Présentez toutes les lignes ci-dessous sous forme de liste JSON de chaînes, une chaîne par ligne, sans les lignes vides. Laissez les images de côté.

> [Extraits de données]:

######

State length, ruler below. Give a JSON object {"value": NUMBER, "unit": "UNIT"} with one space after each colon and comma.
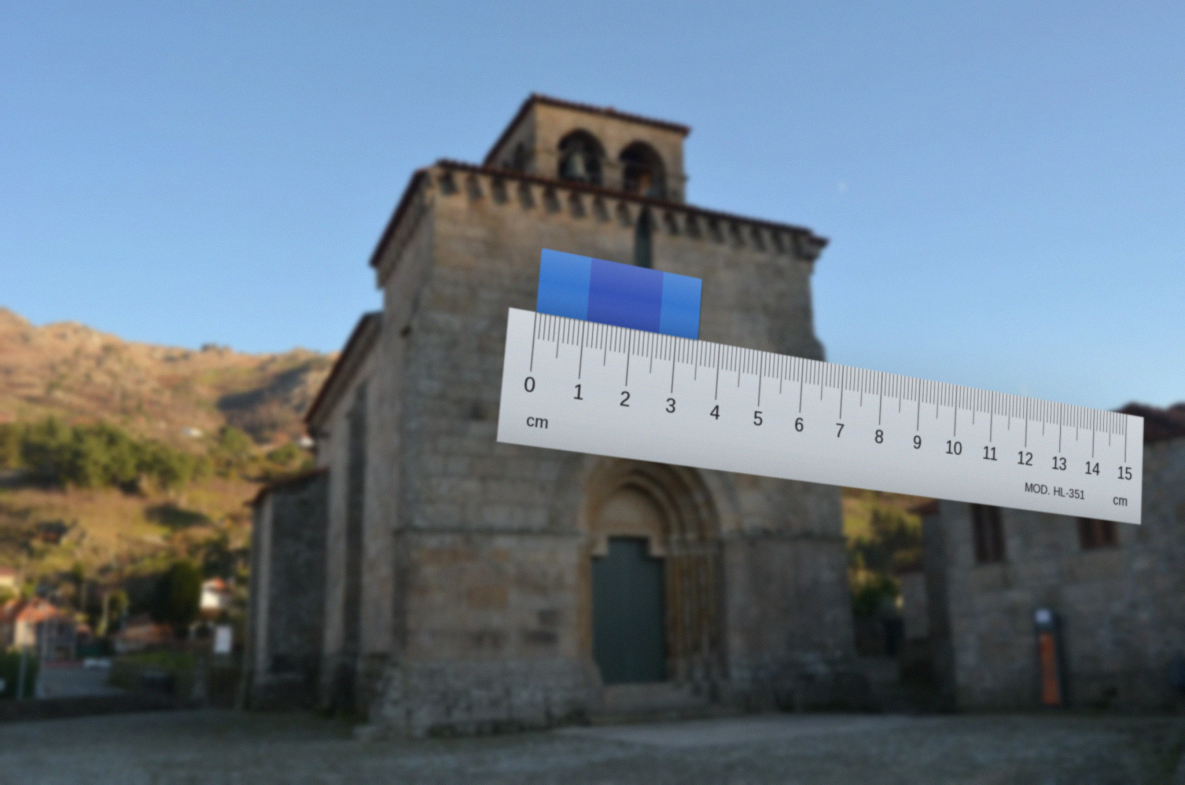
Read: {"value": 3.5, "unit": "cm"}
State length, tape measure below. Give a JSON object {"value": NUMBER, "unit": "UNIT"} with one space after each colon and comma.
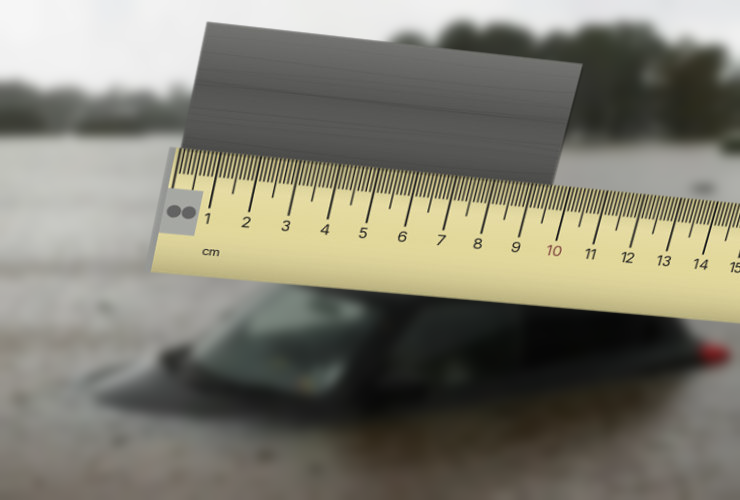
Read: {"value": 9.5, "unit": "cm"}
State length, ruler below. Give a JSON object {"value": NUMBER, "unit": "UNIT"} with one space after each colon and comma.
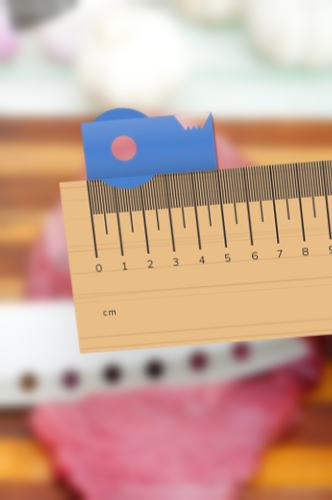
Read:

######

> [Solution du problème]:
[
  "State length, ruler below. Give a JSON object {\"value\": NUMBER, \"unit\": \"UNIT\"} with one space after each colon and comma.",
  "Read: {\"value\": 3.5, \"unit\": \"cm\"}",
  "State length, tape measure below. Give a JSON object {\"value\": NUMBER, \"unit\": \"UNIT\"} with one space after each colon and comma.",
  "Read: {\"value\": 9.5, \"unit\": \"cm\"}",
  "State length, ruler below. Give a JSON object {\"value\": NUMBER, \"unit\": \"UNIT\"} with one space after each colon and comma.",
  "Read:"
]